The answer depends on the permission level associated with the table to which the field belongs. You can view and change a table's permission level by right-clicking the table name in the TABLES node and selecting Properties. Click the Table Properties tab to display the Table Properties page of the Table Designer shown in Figure 4-12.


Figure 4-12: The Table Properties page of the Table Designer

There are three possible values for the Permission Level table property. These are Allow Hidden Field Filters, Prevent Hidden Field Filters, and SQL Access Only.

If you set a table's Permission Level property to Allow Hidden Field Filters, reading a field that does not have read permissions does not cause an error, it simply returns a null value. If you try to display that data to a user who does not have read permissions, the field appears empty.

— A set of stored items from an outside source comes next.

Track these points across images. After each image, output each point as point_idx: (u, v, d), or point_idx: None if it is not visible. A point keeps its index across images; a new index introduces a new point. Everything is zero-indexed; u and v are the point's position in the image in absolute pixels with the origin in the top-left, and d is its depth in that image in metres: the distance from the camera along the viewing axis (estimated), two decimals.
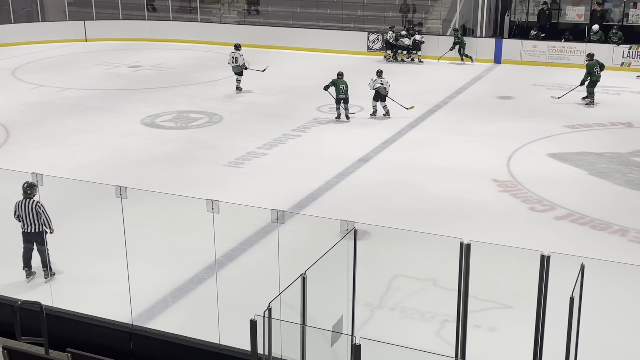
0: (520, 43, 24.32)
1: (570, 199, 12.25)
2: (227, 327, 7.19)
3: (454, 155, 14.60)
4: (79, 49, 27.06)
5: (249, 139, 15.60)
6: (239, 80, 20.21)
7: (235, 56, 19.92)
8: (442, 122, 17.10)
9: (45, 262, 9.22)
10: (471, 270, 6.11)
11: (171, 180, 13.14)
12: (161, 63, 24.50)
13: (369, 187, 12.85)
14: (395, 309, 8.85)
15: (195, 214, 7.31)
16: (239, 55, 19.92)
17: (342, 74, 17.24)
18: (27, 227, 9.07)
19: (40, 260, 9.24)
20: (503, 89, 20.53)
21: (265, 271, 9.01)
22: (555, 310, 5.89)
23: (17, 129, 16.42)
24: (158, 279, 9.41)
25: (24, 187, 9.06)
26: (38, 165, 13.06)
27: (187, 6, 30.74)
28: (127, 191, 7.21)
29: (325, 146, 15.26)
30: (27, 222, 9.05)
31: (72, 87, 20.71)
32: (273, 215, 6.78)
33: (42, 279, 9.22)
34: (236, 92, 20.11)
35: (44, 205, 8.95)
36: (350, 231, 6.36)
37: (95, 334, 7.57)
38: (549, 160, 14.31)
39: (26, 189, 9.04)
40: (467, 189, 12.72)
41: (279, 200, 11.76)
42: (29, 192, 9.04)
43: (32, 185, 9.00)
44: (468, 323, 6.37)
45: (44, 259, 9.22)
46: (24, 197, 9.06)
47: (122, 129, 16.55)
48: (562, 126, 16.67)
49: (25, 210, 9.01)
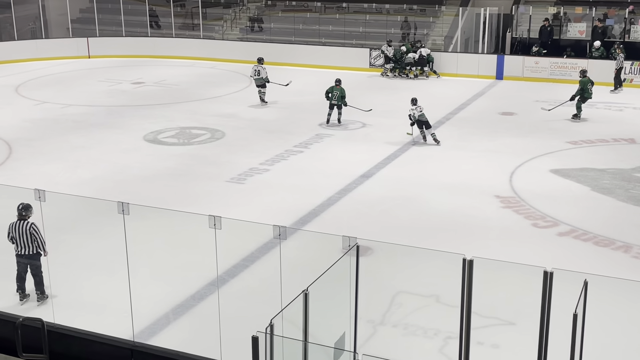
0: (522, 59, 24.38)
1: (573, 215, 12.23)
2: (229, 344, 7.16)
3: (457, 171, 14.60)
4: (82, 66, 27.18)
5: (252, 155, 15.62)
6: (264, 93, 20.62)
7: (258, 69, 20.33)
8: (445, 138, 17.09)
9: (39, 285, 9.06)
10: (474, 287, 6.09)
11: (173, 196, 13.14)
12: (164, 79, 24.59)
13: (372, 203, 12.84)
14: (398, 326, 8.81)
15: (197, 230, 7.31)
16: (262, 68, 20.35)
17: (339, 81, 18.19)
18: (21, 249, 8.91)
19: (34, 282, 9.09)
20: (505, 105, 20.55)
21: (267, 287, 8.99)
22: (559, 326, 5.86)
23: (20, 146, 16.46)
24: (160, 295, 9.38)
25: (18, 208, 8.91)
26: (41, 181, 13.07)
27: (189, 23, 30.91)
28: (129, 207, 7.21)
29: (328, 162, 15.27)
30: (21, 244, 8.88)
31: (75, 103, 20.78)
32: (275, 232, 6.77)
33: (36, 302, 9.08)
34: (261, 104, 20.52)
35: (46, 222, 8.91)
36: (352, 247, 6.35)
37: (96, 350, 7.53)
38: (552, 176, 14.30)
39: (21, 211, 8.89)
40: (469, 205, 12.70)
41: (281, 216, 11.74)
42: (23, 214, 8.88)
43: (27, 206, 8.88)
44: (471, 340, 6.34)
45: (38, 281, 9.05)
46: (18, 218, 8.90)
47: (125, 145, 16.58)
48: (564, 142, 16.67)
49: (19, 232, 8.85)
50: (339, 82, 18.18)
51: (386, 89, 22.09)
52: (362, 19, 28.30)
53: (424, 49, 24.63)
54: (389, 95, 21.76)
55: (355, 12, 28.79)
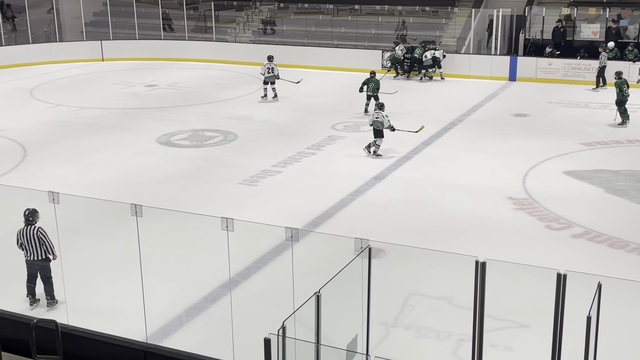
0: (535, 60, 24.28)
1: (587, 217, 12.15)
2: (242, 346, 7.17)
3: (470, 173, 14.55)
4: (95, 69, 27.34)
5: (264, 157, 15.64)
6: (274, 89, 21.18)
7: (272, 67, 20.99)
8: (457, 140, 17.06)
9: (49, 290, 9.08)
10: (487, 289, 6.06)
11: (186, 198, 13.18)
12: (177, 82, 24.68)
13: (384, 205, 12.82)
14: (410, 328, 8.79)
15: (210, 232, 7.32)
16: (274, 65, 21.05)
17: (374, 73, 19.35)
18: (30, 255, 8.91)
19: (43, 288, 9.11)
20: (518, 107, 20.47)
21: (280, 289, 8.98)
22: (572, 329, 5.82)
23: (34, 148, 16.57)
24: (172, 297, 9.41)
25: (25, 214, 8.91)
26: (54, 183, 13.14)
27: (202, 26, 31.01)
28: (142, 209, 7.24)
29: (340, 164, 15.26)
30: (30, 250, 8.89)
31: (88, 106, 20.90)
32: (287, 234, 6.77)
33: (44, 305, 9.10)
34: (274, 99, 21.19)
35: (60, 224, 8.94)
36: (364, 249, 6.34)
37: (110, 352, 7.57)
38: (565, 178, 14.23)
39: (28, 216, 8.89)
40: (482, 206, 12.66)
41: (293, 218, 11.75)
42: (30, 219, 8.89)
43: (34, 211, 8.89)
44: (484, 342, 6.31)
45: (48, 286, 9.07)
46: (25, 224, 8.90)
47: (138, 147, 16.65)
48: (578, 144, 16.58)
49: (27, 237, 8.86)
50: (373, 74, 19.32)
51: (399, 90, 22.06)
52: (375, 20, 28.28)
53: (437, 51, 24.58)
54: (402, 96, 21.72)
55: (367, 14, 28.77)
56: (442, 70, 24.51)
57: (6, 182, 13.73)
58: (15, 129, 18.16)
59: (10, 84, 24.35)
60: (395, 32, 27.64)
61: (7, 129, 18.20)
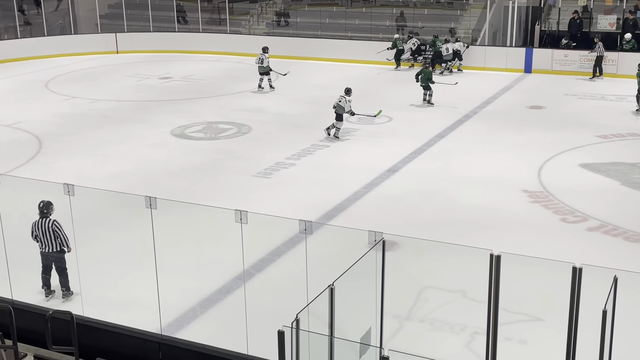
0: (551, 52, 24.10)
1: (603, 210, 12.07)
2: (256, 338, 7.18)
3: (484, 165, 14.48)
4: (110, 61, 27.43)
5: (278, 150, 15.65)
6: (270, 79, 21.51)
7: (262, 58, 21.33)
8: (472, 132, 16.98)
9: (64, 281, 9.15)
10: (502, 282, 6.04)
11: (200, 190, 13.21)
12: (191, 74, 24.72)
13: (398, 198, 12.79)
14: (424, 321, 8.77)
15: (224, 224, 7.33)
16: (265, 57, 21.34)
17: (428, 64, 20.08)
18: (45, 247, 8.97)
19: (58, 279, 9.19)
20: (534, 99, 20.34)
21: (293, 282, 9.00)
22: (588, 323, 5.79)
23: (50, 140, 16.66)
24: (187, 289, 9.44)
25: (39, 206, 8.96)
26: (70, 176, 13.21)
27: (216, 18, 31.02)
28: (156, 201, 7.26)
29: (354, 156, 15.24)
30: (45, 242, 8.95)
31: (103, 98, 20.98)
32: (301, 226, 6.77)
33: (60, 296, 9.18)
34: (271, 90, 21.48)
35: (75, 216, 8.99)
36: (378, 242, 6.33)
37: (124, 343, 7.62)
38: (581, 170, 14.13)
39: (42, 208, 8.94)
40: (497, 199, 12.60)
41: (307, 210, 11.75)
42: (45, 212, 8.94)
43: (48, 204, 8.94)
44: (498, 335, 6.29)
45: (63, 278, 9.14)
46: (40, 216, 8.95)
47: (152, 139, 16.70)
48: (594, 136, 16.45)
49: (42, 229, 8.92)
50: (427, 65, 20.07)
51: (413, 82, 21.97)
52: (389, 12, 28.15)
53: (458, 43, 24.39)
54: (416, 89, 21.66)
55: (382, 5, 28.66)
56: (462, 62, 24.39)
57: (22, 174, 13.83)
58: (31, 122, 18.27)
59: (25, 76, 24.49)
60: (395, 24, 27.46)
61: (23, 121, 18.32)
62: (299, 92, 21.32)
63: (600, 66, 22.57)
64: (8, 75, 24.52)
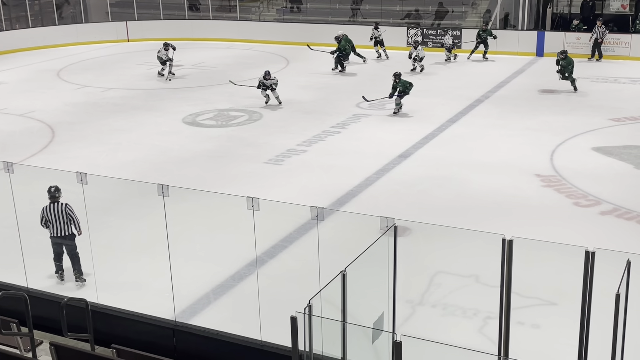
0: (563, 35, 23.89)
1: (615, 193, 12.01)
2: (268, 324, 7.22)
3: (496, 150, 14.43)
4: (121, 50, 27.46)
5: (289, 136, 15.65)
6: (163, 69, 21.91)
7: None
8: (484, 117, 16.90)
9: (76, 265, 9.22)
10: (514, 267, 6.03)
11: (212, 178, 13.25)
12: (202, 62, 24.72)
13: (410, 183, 12.78)
14: (437, 306, 8.79)
15: (236, 211, 7.36)
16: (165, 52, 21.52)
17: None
18: (57, 231, 9.02)
19: (71, 263, 9.26)
20: (545, 83, 20.19)
21: (306, 268, 9.02)
22: (601, 307, 5.78)
23: (62, 129, 16.74)
24: (200, 275, 9.50)
25: (51, 191, 9.02)
26: (82, 164, 13.28)
27: (226, 5, 30.95)
28: (169, 189, 7.29)
29: (365, 142, 15.21)
30: (56, 226, 9.00)
31: (115, 87, 21.03)
32: (313, 212, 6.78)
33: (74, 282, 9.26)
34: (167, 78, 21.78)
35: (88, 204, 9.02)
36: (390, 228, 6.33)
37: (139, 330, 7.68)
38: (594, 154, 14.05)
39: (54, 193, 9.01)
40: (509, 184, 12.56)
41: (318, 197, 11.77)
42: (57, 195, 9.02)
43: (58, 188, 9.04)
44: (511, 320, 6.29)
45: (76, 262, 9.21)
46: (51, 201, 9.01)
47: (164, 127, 16.74)
48: (606, 119, 16.34)
49: (55, 214, 8.97)
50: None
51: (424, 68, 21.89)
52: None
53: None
54: (427, 73, 21.57)
55: None
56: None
57: (35, 162, 13.92)
58: (43, 111, 18.35)
59: (37, 65, 24.57)
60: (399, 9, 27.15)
61: (36, 110, 18.40)
62: (309, 79, 21.27)
63: (599, 49, 22.37)
64: (20, 65, 24.62)
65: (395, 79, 17.34)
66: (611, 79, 20.44)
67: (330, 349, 5.64)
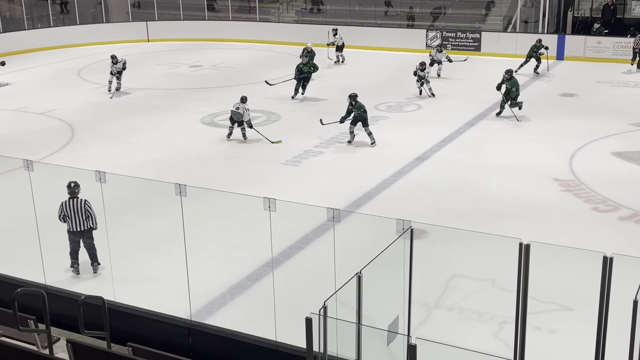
0: (584, 39, 23.72)
1: (635, 198, 11.89)
2: (284, 325, 7.23)
3: (514, 154, 14.35)
4: (141, 50, 27.63)
5: (306, 138, 15.66)
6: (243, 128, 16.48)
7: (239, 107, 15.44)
8: (502, 120, 16.81)
9: (93, 257, 9.48)
10: (531, 271, 5.99)
11: (229, 178, 13.29)
12: (221, 62, 24.81)
13: (427, 186, 12.74)
14: (452, 310, 8.75)
15: (253, 212, 7.38)
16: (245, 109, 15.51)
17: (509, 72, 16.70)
18: (75, 225, 9.24)
19: (89, 256, 9.49)
20: (566, 86, 20.06)
21: (321, 269, 9.02)
22: (618, 313, 5.73)
23: (82, 128, 16.87)
24: (216, 275, 9.53)
25: (70, 186, 9.25)
26: (101, 163, 13.37)
27: (246, 6, 31.05)
28: (186, 189, 7.33)
29: (383, 145, 15.18)
30: (76, 221, 9.22)
31: (134, 86, 21.16)
32: (329, 214, 6.78)
33: (92, 273, 9.49)
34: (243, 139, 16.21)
35: (106, 202, 9.07)
36: (406, 230, 6.31)
37: (155, 329, 7.72)
38: (614, 159, 13.93)
39: (73, 188, 9.25)
40: (527, 188, 12.48)
41: (335, 198, 11.76)
42: (76, 191, 9.26)
43: (78, 184, 9.27)
44: (527, 325, 6.25)
45: (93, 254, 9.46)
46: (70, 196, 9.23)
47: (183, 127, 16.82)
48: (627, 124, 16.20)
49: (74, 209, 9.19)
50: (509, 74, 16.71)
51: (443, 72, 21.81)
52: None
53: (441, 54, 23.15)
54: (447, 77, 21.50)
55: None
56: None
57: (55, 161, 14.04)
58: (64, 109, 18.51)
59: (58, 64, 24.79)
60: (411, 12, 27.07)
61: (56, 109, 18.57)
62: (327, 81, 21.27)
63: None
64: (42, 64, 24.85)
65: (351, 101, 15.02)
66: (632, 83, 20.26)
67: (345, 350, 5.64)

However, you can use the field in a SQL WHERE clause, a filter, or a scope, which means that a user could possibly infer the value of the field based on the results of one of these operations.

The Prevent Hidden Field Filters permission level also returns a null value if you attempt to read a field that does not have read permissions. However, attempting to use that field in a SQL WHERE clause, a scope, or a filter will generate an error. This is the default permission level.

The SQL Access Only permission level is very restrictive. Tables with this permission level can only be accessed using SQL. Furthermore, any field without read rights cannot appear in a WHERE, HAVING, or ORDER BY clause. Otherwise, the SQL statement will produce an error.